Compared to iCaRL, the focus is shifted from positive to negative selection to fill in the memory of the system. As shown in the experiments, our algorithm is affected by catastrophic forgetting to a much lesser extent. The choice to select negatives is beneficial for scalability in terms of number of learnable classes. Given a memory budget K, iCaRL can learn at most \(y \leqslant K\) classes while DeeSIL can learn as many classes as presented to the system. Naturally, negatives selection becomes more complicated if \(y \geqslant K\) since not all known classes will be represented anymore. Also, while the same number of items is stored in iCaRL and DeeSIL, memory needs are lower in our case since we store 512 dimensional features instead of images of past classes.

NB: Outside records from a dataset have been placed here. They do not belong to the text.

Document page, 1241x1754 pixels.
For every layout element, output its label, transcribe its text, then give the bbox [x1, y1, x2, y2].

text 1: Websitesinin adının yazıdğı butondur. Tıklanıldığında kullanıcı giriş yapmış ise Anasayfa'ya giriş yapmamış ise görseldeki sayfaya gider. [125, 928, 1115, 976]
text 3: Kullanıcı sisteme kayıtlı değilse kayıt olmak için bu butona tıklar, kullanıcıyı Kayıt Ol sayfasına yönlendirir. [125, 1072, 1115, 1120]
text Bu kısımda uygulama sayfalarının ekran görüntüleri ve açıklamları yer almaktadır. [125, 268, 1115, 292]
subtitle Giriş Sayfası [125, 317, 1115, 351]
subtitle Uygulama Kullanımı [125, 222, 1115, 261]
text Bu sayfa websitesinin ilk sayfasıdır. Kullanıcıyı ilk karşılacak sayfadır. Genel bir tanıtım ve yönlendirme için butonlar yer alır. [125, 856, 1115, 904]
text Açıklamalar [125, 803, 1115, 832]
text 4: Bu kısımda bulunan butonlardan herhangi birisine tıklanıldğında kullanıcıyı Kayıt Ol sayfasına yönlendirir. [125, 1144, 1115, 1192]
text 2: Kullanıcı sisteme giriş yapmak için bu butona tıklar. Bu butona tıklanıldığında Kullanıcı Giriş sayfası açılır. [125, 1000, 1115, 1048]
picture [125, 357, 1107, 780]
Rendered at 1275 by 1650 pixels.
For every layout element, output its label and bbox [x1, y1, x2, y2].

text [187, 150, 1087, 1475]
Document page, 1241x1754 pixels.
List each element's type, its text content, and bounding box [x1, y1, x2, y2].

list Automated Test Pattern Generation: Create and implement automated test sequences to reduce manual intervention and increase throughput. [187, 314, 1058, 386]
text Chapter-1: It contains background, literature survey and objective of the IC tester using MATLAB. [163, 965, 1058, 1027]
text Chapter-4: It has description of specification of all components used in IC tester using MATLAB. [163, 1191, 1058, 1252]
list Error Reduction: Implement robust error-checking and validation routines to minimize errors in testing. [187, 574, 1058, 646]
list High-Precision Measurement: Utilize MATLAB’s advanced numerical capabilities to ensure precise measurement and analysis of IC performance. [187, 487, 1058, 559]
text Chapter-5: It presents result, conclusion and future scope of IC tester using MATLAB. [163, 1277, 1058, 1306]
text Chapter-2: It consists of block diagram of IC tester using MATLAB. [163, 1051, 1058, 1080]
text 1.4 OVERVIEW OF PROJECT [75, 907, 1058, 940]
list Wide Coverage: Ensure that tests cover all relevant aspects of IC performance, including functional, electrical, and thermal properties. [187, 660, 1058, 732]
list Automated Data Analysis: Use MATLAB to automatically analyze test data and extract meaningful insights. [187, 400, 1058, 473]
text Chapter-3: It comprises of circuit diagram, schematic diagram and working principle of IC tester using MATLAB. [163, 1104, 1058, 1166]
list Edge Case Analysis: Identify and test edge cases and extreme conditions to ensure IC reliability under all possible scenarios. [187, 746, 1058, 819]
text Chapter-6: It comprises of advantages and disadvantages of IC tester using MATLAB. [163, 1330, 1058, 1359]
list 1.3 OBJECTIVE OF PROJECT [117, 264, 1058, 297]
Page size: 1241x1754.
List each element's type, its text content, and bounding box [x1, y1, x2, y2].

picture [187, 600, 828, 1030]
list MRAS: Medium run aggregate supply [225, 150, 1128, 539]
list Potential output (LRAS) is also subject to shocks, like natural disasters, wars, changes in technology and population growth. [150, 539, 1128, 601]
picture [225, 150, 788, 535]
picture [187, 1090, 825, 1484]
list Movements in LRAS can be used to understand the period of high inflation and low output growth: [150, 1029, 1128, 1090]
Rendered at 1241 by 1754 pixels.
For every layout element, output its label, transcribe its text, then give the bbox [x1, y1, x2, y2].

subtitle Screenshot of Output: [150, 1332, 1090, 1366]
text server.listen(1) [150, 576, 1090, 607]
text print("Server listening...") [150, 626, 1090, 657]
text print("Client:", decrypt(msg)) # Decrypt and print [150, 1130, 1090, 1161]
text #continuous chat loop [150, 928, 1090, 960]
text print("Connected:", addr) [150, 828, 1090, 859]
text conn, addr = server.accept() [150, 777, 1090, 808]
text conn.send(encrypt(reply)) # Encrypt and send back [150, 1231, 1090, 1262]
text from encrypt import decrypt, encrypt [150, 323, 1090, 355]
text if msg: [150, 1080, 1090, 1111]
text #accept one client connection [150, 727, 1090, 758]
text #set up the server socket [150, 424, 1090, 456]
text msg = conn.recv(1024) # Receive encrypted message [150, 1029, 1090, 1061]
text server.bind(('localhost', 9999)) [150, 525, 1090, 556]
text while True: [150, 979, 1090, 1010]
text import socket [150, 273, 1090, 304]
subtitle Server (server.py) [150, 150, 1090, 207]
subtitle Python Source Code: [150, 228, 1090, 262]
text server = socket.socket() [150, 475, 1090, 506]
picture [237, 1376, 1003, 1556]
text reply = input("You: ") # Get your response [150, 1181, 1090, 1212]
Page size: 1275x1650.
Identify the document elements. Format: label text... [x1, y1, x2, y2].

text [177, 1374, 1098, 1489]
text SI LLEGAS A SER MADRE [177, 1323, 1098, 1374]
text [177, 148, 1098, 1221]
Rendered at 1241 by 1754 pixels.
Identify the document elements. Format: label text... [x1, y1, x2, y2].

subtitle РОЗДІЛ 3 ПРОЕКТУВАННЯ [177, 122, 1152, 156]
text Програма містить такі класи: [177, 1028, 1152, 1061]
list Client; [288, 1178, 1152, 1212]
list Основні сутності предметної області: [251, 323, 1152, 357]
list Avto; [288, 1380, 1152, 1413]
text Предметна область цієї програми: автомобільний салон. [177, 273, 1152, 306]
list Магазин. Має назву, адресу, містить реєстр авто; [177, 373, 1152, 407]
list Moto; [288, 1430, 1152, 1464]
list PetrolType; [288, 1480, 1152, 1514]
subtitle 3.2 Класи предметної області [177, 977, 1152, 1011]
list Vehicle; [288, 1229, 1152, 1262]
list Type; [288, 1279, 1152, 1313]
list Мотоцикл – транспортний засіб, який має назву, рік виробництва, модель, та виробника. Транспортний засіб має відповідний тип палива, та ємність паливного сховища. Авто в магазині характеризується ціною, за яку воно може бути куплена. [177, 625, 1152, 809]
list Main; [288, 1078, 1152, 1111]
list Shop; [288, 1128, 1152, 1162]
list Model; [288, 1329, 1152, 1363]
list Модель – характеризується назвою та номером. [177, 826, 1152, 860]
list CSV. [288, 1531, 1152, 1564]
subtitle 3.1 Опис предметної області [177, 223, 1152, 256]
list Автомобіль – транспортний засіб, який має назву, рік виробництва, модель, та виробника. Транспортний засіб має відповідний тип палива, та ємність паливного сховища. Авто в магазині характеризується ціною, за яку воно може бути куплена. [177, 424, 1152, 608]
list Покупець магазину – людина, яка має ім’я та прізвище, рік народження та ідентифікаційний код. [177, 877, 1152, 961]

It is interesting to evaluate the decrease in performance compared to a situation in which all training data is available at all times. ResNet-18 [5] top-5 accuracy on 1000 ILSVRC classes trained with all data is approximately 89%. iCaRL halves this score while our best configurations with \(\pmb {DFE}\) based on 100 and 1000 classes lose only 22 and 12 points respectively. The gap could probably be further reduced if the feature extractors were more universal [14, 15]. This could, for instance, be achieved if DeeSIL’s initial training would be done with an even larger number of classes.

4 Conclusion

We revisit a known transfer learning scheme for it to fit the three necessary conditions needed to qualify as a class-incremental algorithm [11]. The proposed method achieves significantly better performance than existing algorithms while also being much faster to train and more scalable in terms of number of learnable classes. To facilitate reproducibility, classifier configurations and data used to train them will be made public. The results presented here encourage us to pursue the development of DeeSIL along the following directions: (1) test the effect of using lower size memory, (2) push the evaluation to a much larger number of classes to test the limits of the different methods and (3) integrate more universal deep representations to improve overall performance.